Event-Driven Microservices With Vert.x and Kubernetes (Part 2 of 3)
In Part 2 of this tutorial, you'll learn how to deploy your event-driven microservice application to Kubernetes for easy scaling and failover.
Join the DZone community and get the full member experience.Join For Free
In part 1 of this article series, we learned how to create an event-driven microservice application using Vert.x. We deployed the application locally, using the multicast cluster capabilities of Hazelcast to connect the microservices. In part 2, we want to deploy this application to Kubernetes, so we can scale the application easily and make usage of the failover and scaling features in Kubernetes. Before we go into detail, I want to introduce some Kubernetes and Hazelcast concepts, which are needed to understand this scenario.
Brief Introduction to Kubernetes
Kubernetes is a platform for hosting and managing containers in a cluster of nodes. It provides a layer over the infrastructure, so developers can manage applications and not the infrastructure itself.
A Kubernetes cluster is a set of machines (physical/virtual), resourced by Kubernetes to run applications.
A Pod is a group of containers, sharing the same network/namespace/volume/IP. A Pod can contain 1..N containers, that are scheduled as one application. You can have your application container and your database container in one Pod, but typically you should create one Pod for your application and another one for your database, so you can scale and control them separately.
A Replication Controller (RC) manages the lifecycle of a Pod. While you are free to deploy a single Pod, you need the Controller to ensure that a certain amount of Pods are running. If a Pod dies, the RC creates a new one, if you scale up/down Pods, the RC creates/destroys your Pods. There are currently three types of Controllers, Replication Controller, Replica Set, and Deployment. A Replica Set allows set-based selection and the Deployment is basically a Replication Controller with capabilities for rolling updates.
A Kubernetes Service provides a name and a network address for a set of Pods working together. Services are routing the request by the help of labels/selectors provided by Pods.

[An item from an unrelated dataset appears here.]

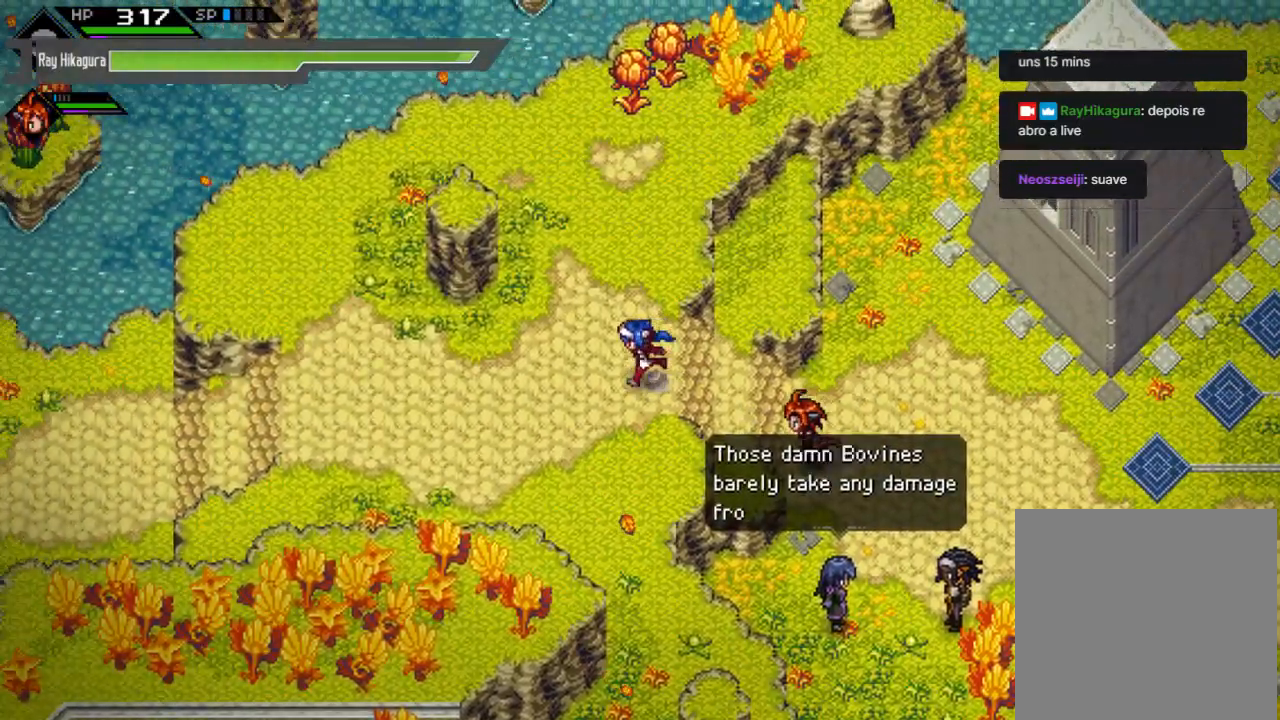
{"dt_ms": 500, "buttons": [], "left_stick": "left", "right_stick": "center", "events": []}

Usage and Pre-Requirements
Small Introduction to Hazelcast
Hazelcast is an in-memory data grid for caching, distributed computing, messaging and more. It is open source (with an option for commercial support and additional functionality) and the default cluster provider of Vert.x. Whenever you run Vert.x in clustered mode, Hazelcast is utilized to create the cluster and to distribute the Vert.x event bus. In part 1, we have already seen the multicast cluster capabilities of Hazelcast, we used it to connect the frontend-, the read- and the write-Verticle. In part 2, we want to create a Hazelcast cluster inside Kubernetes, to connect the Vert.x services running in 1-N Pod(s). Since Kubernetes does not support multicast, we need additional configuration steps to ensure that the Hazelcast node discovery works correctly.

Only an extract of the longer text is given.